1753-06-07, de Voltaire [François Marie Arouet] à Charles Augustin Feriol, comte d'Argental.

Ma nièce me mande de Strasbourg que j'ay fait un beau quiproquo; pardonnez mon cher ange.
Vous avez dû être un peu étonné des nouvelles dont vous aurez deviné la moitié en lisant l'autre. Je ne doute pas que ma nièce ne vous ait mis au fait, et ne vous ait renvoyé la lettre qui était pour vous.

Vous verrez cy joint un petit échantillon des calculs de Maupertui. Es-ce là sa moindre action?

Il n'est pas moins surprenant que, pour se faire rendre un livre qu'on a donné on arrête à deux cent lieues un homme mourant qui va aux eaux. Tout cela est singulier. Maupertui est un plaisant philosofe.

Mon cher ange, il faut savoir souffrir, l'homme est né en partie pour cela. Je ne crois pas que toutte cette belle avanture soit bien publique. Il y a des gens qu'elle couvre de honte.

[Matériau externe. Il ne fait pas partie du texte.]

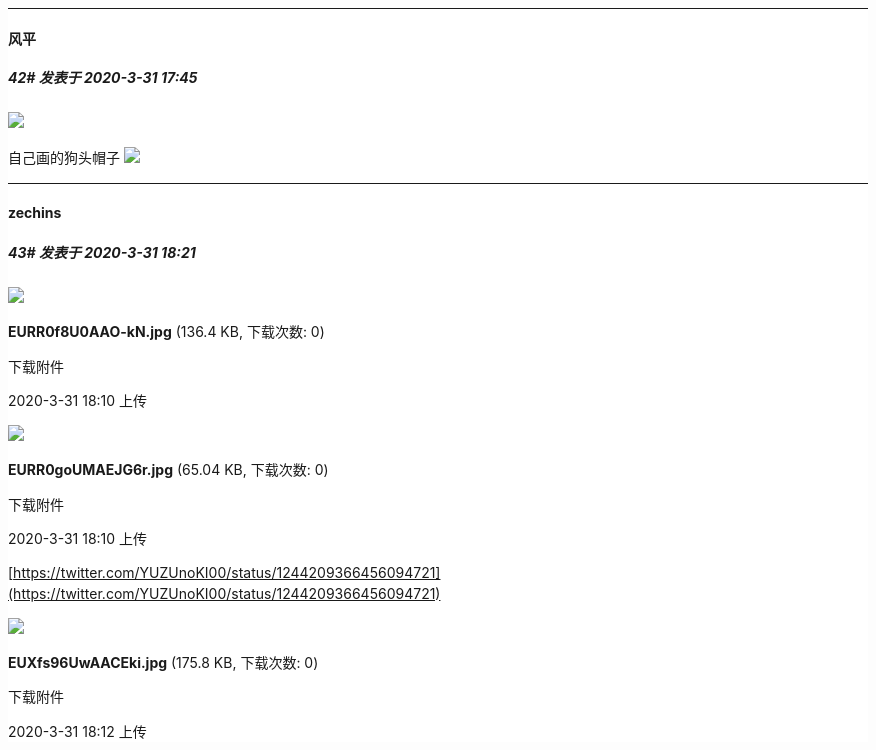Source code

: -----

####  风平  
##### 42#       发表于 2020-3-31 17:45



<img src="https://s1.ax1x.com/2020/03/31/GQu39I.jpg" referrerpolicy="no-referrer">

自己画的狗头帽子 <img src="https://static.saraba1st.com/image/smiley/animal2017/012.png" referrerpolicy="no-referrer">







-----

####  zechins  
##### 43#       发表于 2020-3-31 18:21




<img src="https://img.saraba1st.com/forum/202003/31/181040q7vadccmfmx1aadx.jpg" referrerpolicy="no-referrer">


<strong>EURR0f8U0AAO-kN.jpg</strong> (136.4 KB, 下载次数: 0)

下载附件

2020-3-31 18:10 上传





<img src="https://img.saraba1st.com/forum/202003/31/181041nn8eeqmazptt66at.jpg" referrerpolicy="no-referrer">


<strong>EURR0goUMAEJG6r.jpg</strong> (65.04 KB, 下载次数: 0)

下载附件

2020-3-31 18:10 上传





[https://twitter.com/YUZUnoKI00/status/1244209366456094721](https://twitter.com/YUZUnoKI00/status/1244209366456094721)

<img src="https://img.saraba1st.com/forum/202003/31/181224t91ehk878bss9cx8.jpg" referrerpolicy="no-referrer">


<strong>EUXfs96UwAACEki.jpg</strong> (175.8 KB, 下载次数: 0)

下载附件

2020-3-31 18:12 上传



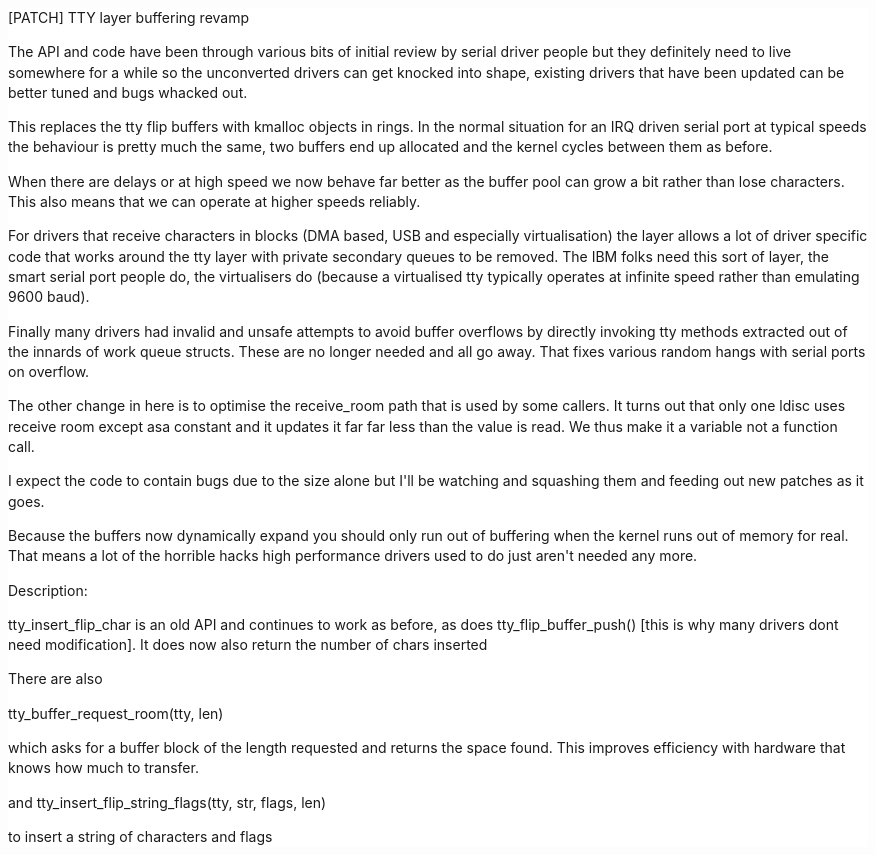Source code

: [PATCH] TTY layer buffering revamp

The API and code have been through various bits of initial review by
serial driver people but they definitely need to live somewhere for a
while so the unconverted drivers can get knocked into shape, existing
drivers that have been updated can be better tuned and bugs whacked out.

This replaces the tty flip buffers with kmalloc objects in rings. In the
normal situation for an IRQ driven serial port at typical speeds the
behaviour is pretty much the same, two buffers end up allocated and the
kernel cycles between them as before.

When there are delays or at high speed we now behave far better as the
buffer pool can grow a bit rather than lose characters. This also means
that we can operate at higher speeds reliably.

For drivers that receive characters in blocks (DMA based, USB and
especially virtualisation) the layer allows a lot of driver specific
code that works around the tty layer with private secondary queues to be
removed. The IBM folks need this sort of layer, the smart serial port
people do, the virtualisers do (because a virtualised tty typically
operates at infinite speed rather than emulating 9600 baud).

Finally many drivers had invalid and unsafe attempts to avoid buffer
overflows by directly invoking tty methods extracted out of the innards
of work queue structs. These are no longer needed and all go away. That
fixes various random hangs with serial ports on overflow.

The other change in here is to optimise the receive_room path that is
used by some callers. It turns out that only one ldisc uses receive room
except asa constant and it updates it far far less than the value is
read. We thus make it a variable not a function call.

I expect the code to contain bugs due to the size alone but I'll be
watching and squashing them and feeding out new patches as it goes.

Because the buffers now dynamically expand you should only run out of
buffering when the kernel runs out of memory for real.  That means a lot of
the horrible hacks high performance drivers used to do just aren't needed any
more.

Description:

tty_insert_flip_char is an old API and continues to work as before, as does
tty_flip_buffer_push() [this is why many drivers dont need modification].  It
does now also return the number of chars inserted

There are also

tty_buffer_request_room(tty, len)

which asks for a buffer block of the length requested and returns the space
found.  This improves efficiency with hardware that knows how much to
transfer.

and tty_insert_flip_string_flags(tty, str, flags, len)

to insert a string of characters and flags
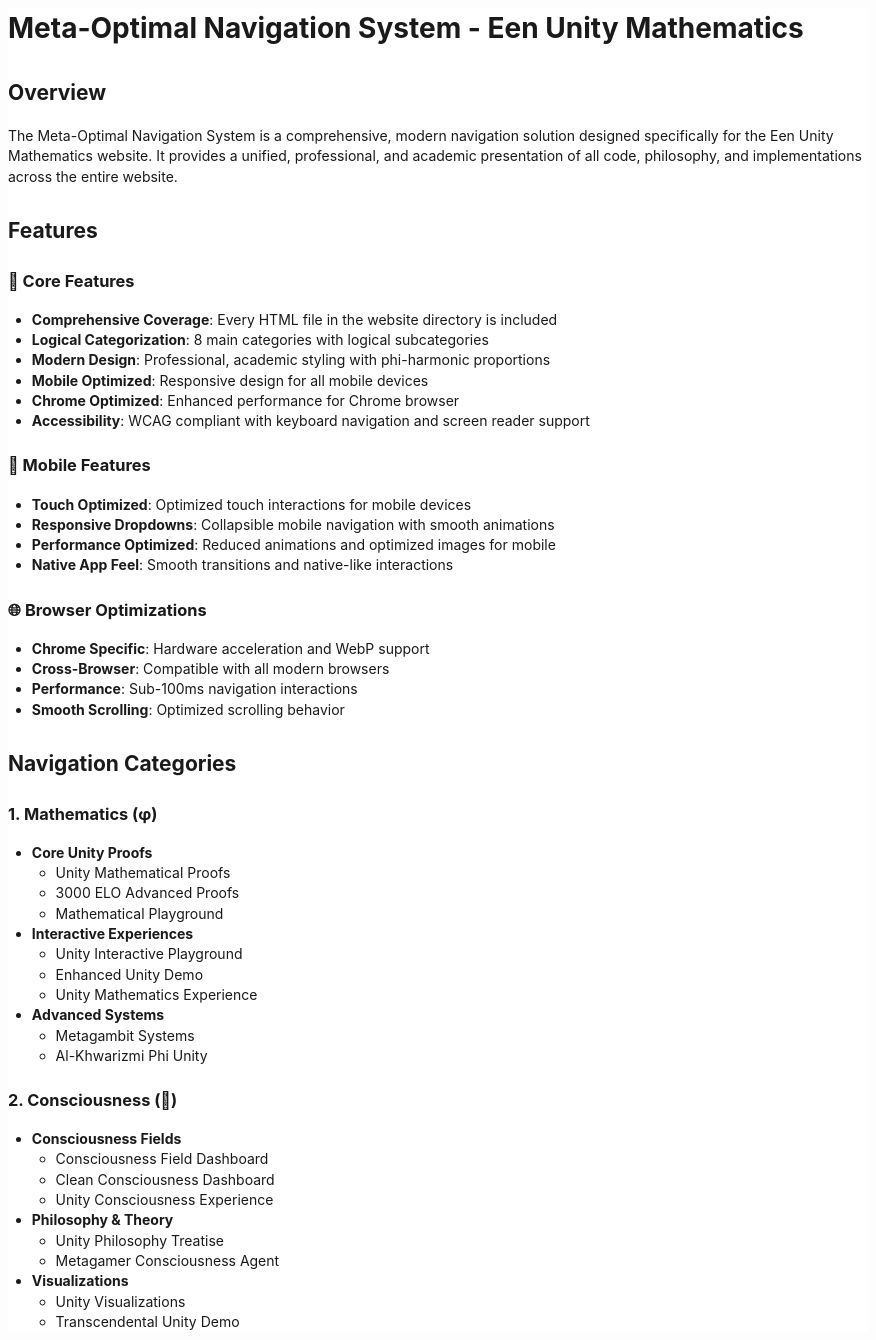 # Meta-Optimal Navigation System - Een Unity Mathematics

## Overview

The Meta-Optimal Navigation System is a comprehensive, modern navigation solution designed specifically for the Een Unity Mathematics website. It provides a unified, professional, and academic presentation of all code, philosophy, and implementations across the entire website.

## Features

### 🎯 Core Features

- **Comprehensive Coverage**: Every HTML file in the website directory is included
- **Logical Categorization**: 8 main categories with logical subcategories
- **Modern Design**: Professional, academic styling with phi-harmonic proportions
- **Mobile Optimized**: Responsive design for all mobile devices
- **Chrome Optimized**: Enhanced performance for Chrome browser
- **Accessibility**: WCAG compliant with keyboard navigation and screen reader support

### 📱 Mobile Features

- **Touch Optimized**: Optimized touch interactions for mobile devices
- **Responsive Dropdowns**: Collapsible mobile navigation with smooth animations
- **Performance Optimized**: Reduced animations and optimized images for mobile
- **Native App Feel**: Smooth transitions and native-like interactions

### 🌐 Browser Optimizations

- **Chrome Specific**: Hardware acceleration and WebP support
- **Cross-Browser**: Compatible with all modern browsers
- **Performance**: Sub-100ms navigation interactions
- **Smooth Scrolling**: Optimized scrolling behavior

## Navigation Categories

### 1. Mathematics (φ)
- **Core Unity Proofs**
  - Unity Mathematical Proofs
  - 3000 ELO Advanced Proofs
  - Mathematical Playground
- **Interactive Experiences**
  - Unity Interactive Playground
  - Enhanced Unity Demo
  - Unity Mathematics Experience
- **Advanced Systems**
  - Metagambit Systems
  - Al-Khwarizmi Phi Unity

### 2. Consciousness (🧠)
- **Consciousness Fields**
  - Consciousness Field Dashboard
  - Clean Consciousness Dashboard
  - Unity Consciousness Experience
- **Philosophy & Theory**
  - Unity Philosophy Treatise
  - Metagamer Consciousness Agent
- **Visualizations**
  - Unity Visualizations
  - Transcendental Unity Demo
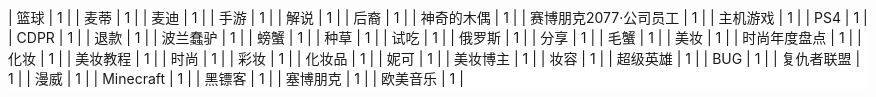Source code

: | 篮球 | 1 |
| 麦蒂 | 1 |
| 麦迪 | 1 |
| 手游 | 1 |
| 解说 | 1 |
| 后裔 | 1 |
| 神奇的木偶 | 1 |
| 赛博朋克2077·公司员工 | 1 |
| 主机游戏 | 1 |
| PS4 | 1 |
| CDPR | 1 |
| 退款 | 1 |
| 波兰蠢驴 | 1 |
| 螃蟹 | 1 |
| 种草 | 1 |
| 试吃 | 1 |
| 俄罗斯 | 1 |
| 分享 | 1 |
| 毛蟹 | 1 |
| 美妆 | 1 |
| 时尚年度盘点 | 1 |
| 化妆 | 1 |
| 美妆教程 | 1 |
| 时尚 | 1 |
| 彩妆 | 1 |
| 化妆品 | 1 |
| 妮可 | 1 |
| 美妆博主 | 1 |
| 妆容 | 1 |
| 超级英雄 | 1 |
| BUG | 1 |
| 复仇者联盟 | 1 |
| 漫威 | 1 |
| Minecraft | 1 |
| 黑镖客 | 1 |
| 塞博朋克 | 1 |
| 欧美音乐 | 1 |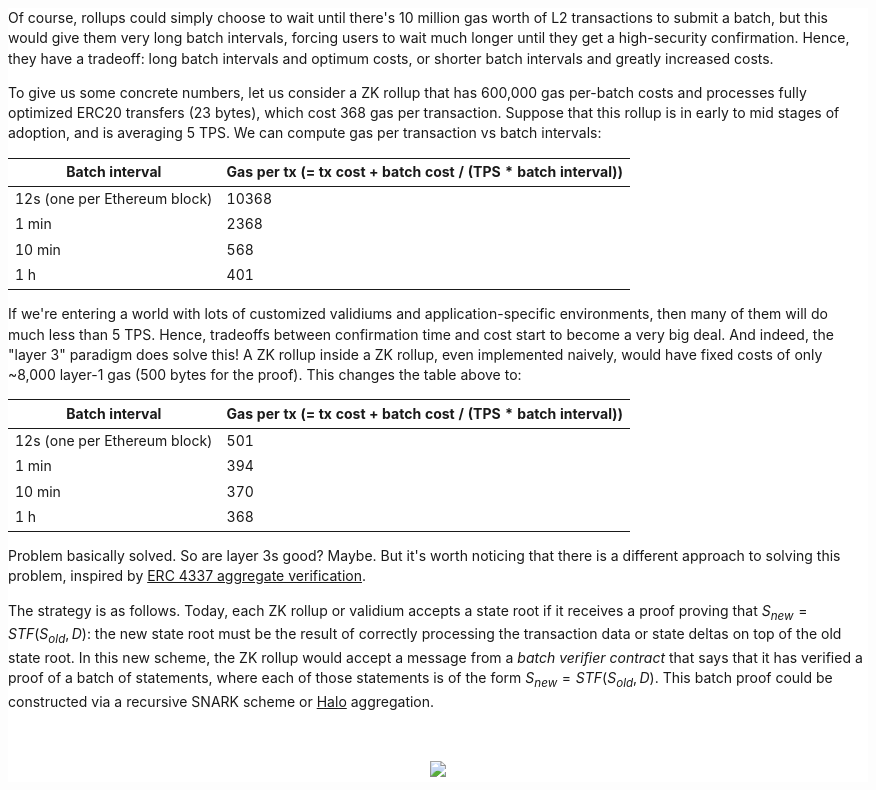 Of course, rollups could simply choose to wait until there's 10 million gas worth of L2 transactions to submit a batch, but this would give them very long batch intervals, forcing users to wait much longer until they get a high-security confirmation. Hence, they have a tradeoff: long batch intervals and optimum costs, or shorter batch intervals and greatly increased costs.

To give us some concrete numbers, let us consider a ZK rollup that has 600,000 gas per-batch costs and processes fully optimized ERC20 transfers (23 bytes), which cost 368 gas per transaction. Suppose that this rollup is in early to mid stages of adoption, and is averaging 5 TPS. We can compute gas per transaction vs batch intervals:

| Batch interval | Gas per tx (= tx cost + batch cost / (TPS * batch interval)) |
| - | - |
| 12s (one per Ethereum block) | 10368 |
| 1 min | 2368 |
| 10 min | 568 |
| 1 h | 401 |

If we're entering a world with lots of customized validiums and application-specific environments, then many of them will do much less than 5 TPS. Hence, tradeoffs between confirmation time and cost start to become a very big deal. And indeed, the "layer 3" paradigm does solve this! A ZK rollup inside a ZK rollup, even implemented naively, would have fixed costs of only ~8,000 layer-1 gas (500 bytes for the proof). This changes the table above to:

| Batch interval | Gas per tx (= tx cost + batch cost / (TPS * batch interval)) |
| - | - |
| 12s (one per Ethereum block) | 501 |
| 1 min | 394 |
| 10 min | 370 |
| 1 h | 368 |

Problem basically solved. So are layer 3s good? Maybe. But it's worth noticing that there is a different approach to solving this problem, inspired by [ERC 4337 aggregate verification](https://github.com/eth-infinitism/account-abstraction/pull/92).

The strategy is as follows. Today, each ZK rollup or validium accepts a state root if it receives a proof proving that $S_{new} = STF(S_{old}, D)$: the new state root must be the result of correctly processing the transaction data or state deltas on top of the old state root. In this new scheme, the ZK rollup would accept a message from a _batch verifier contract_ that says that it has verified a proof of a batch of statements, where each of those statements is of the form $S_{new} = STF(S_{old}, D)$. This batch proof could be constructed via a recursive SNARK scheme or [Halo](https://vitalik.ca/general/2021/11/05/halo.html) aggregation.

<center><br>

![](../../../../images/layer_3/diag3.png)

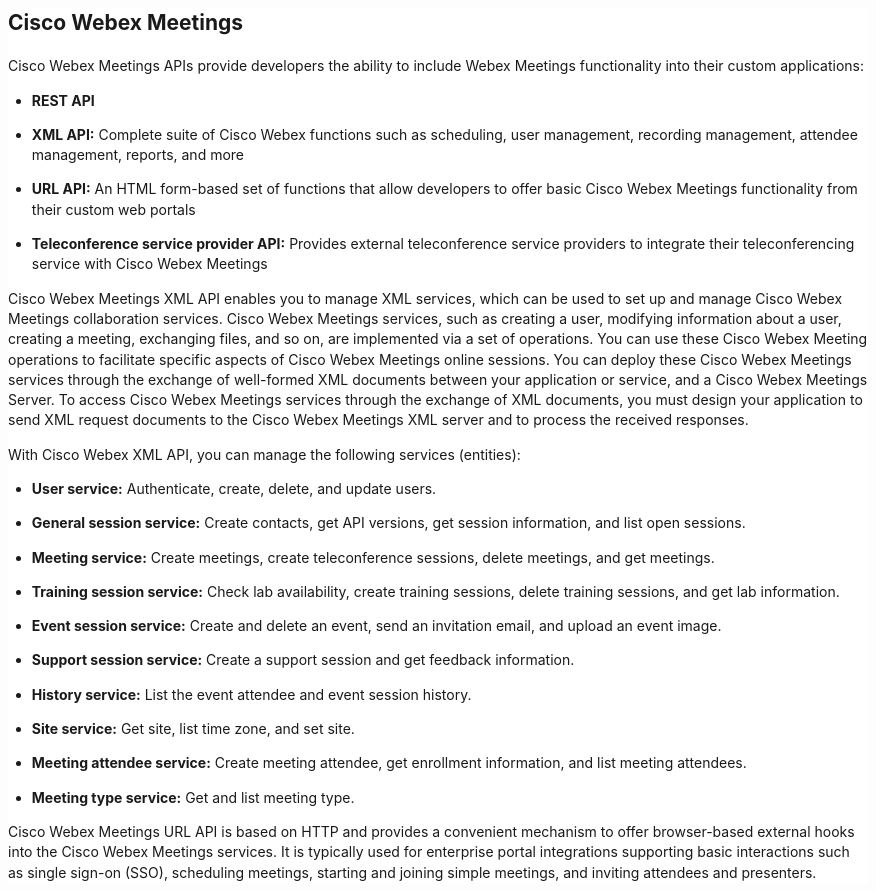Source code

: ## Cisco Webex Meetings

Cisco Webex Meetings APIs provide developers the ability to include Webex Meetings functionality into their custom applications:

- **REST API**
    
- **XML API:** Complete suite of Cisco Webex functions such as scheduling, user management, recording management, attendee management, reports, and more
    
- **URL API:** An HTML form-based set of functions that allow developers to offer basic Cisco Webex Meetings functionality from their custom web portals
    
- **Teleconference service provider API:** Provides external teleconference service providers to integrate their teleconferencing service with Cisco Webex Meetings
    

Cisco Webex Meetings XML API enables you to manage XML services, which can be used to set up and manage Cisco Webex Meetings collaboration services. Cisco Webex Meetings services, such as creating a user, modifying information about a user, creating a meeting, exchanging files, and so on, are implemented via a set of operations. You can use these Cisco Webex Meeting operations to facilitate specific aspects of Cisco Webex Meetings online sessions. You can deploy these Cisco Webex Meetings services through the exchange of well-formed XML documents between your application or service, and a Cisco Webex Meetings Server. To access Cisco Webex Meetings services through the exchange of XML documents, you must design your application to send XML request documents to the Cisco Webex Meetings XML server and to process the received responses.

With Cisco Webex XML API, you can manage the following services (entities):

- **User service:** Authenticate, create, delete, and update users.
    
- **General session service:** Create contacts, get API versions, get session information, and list open sessions.
    
- **Meeting service:** Create meetings, create teleconference sessions, delete meetings, and get meetings.
    
- **Training session service:** Check lab availability, create training sessions, delete training sessions, and get lab information.
    
- **Event session service:** Create and delete an event, send an invitation email, and upload an event image.
    
- **Support session service:** Create a support session and get feedback information.
    
- **History service:** List the event attendee and event session history.
    
- **Site service:** Get site, list time zone, and set site.
    
- **Meeting attendee service:** Create meeting attendee, get enrollment information, and list meeting attendees.
    
- **Meeting type service:** Get and list meeting type.
    

Cisco Webex Meetings URL API is based on HTTP and provides a convenient mechanism to offer browser-based external hooks into the Cisco Webex Meetings services. It is typically used for enterprise portal integrations supporting basic interactions such as single sign-on (SSO), scheduling meetings, starting and joining simple meetings, and inviting attendees and presenters.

Elle n'en fera pas à ma mémoire. Adieu mon cher ange, adieu tous les anges. La poste presse. Et le pauvre petit abbé? où diable fait il pénitence de sa passion effrénée pour le bien public? Portez vous bien.

V.

à Francfort sur le Mein sous l'enveloppe de Mr James de la Cour ou si vous voulez à moy chétif au lyon d'or.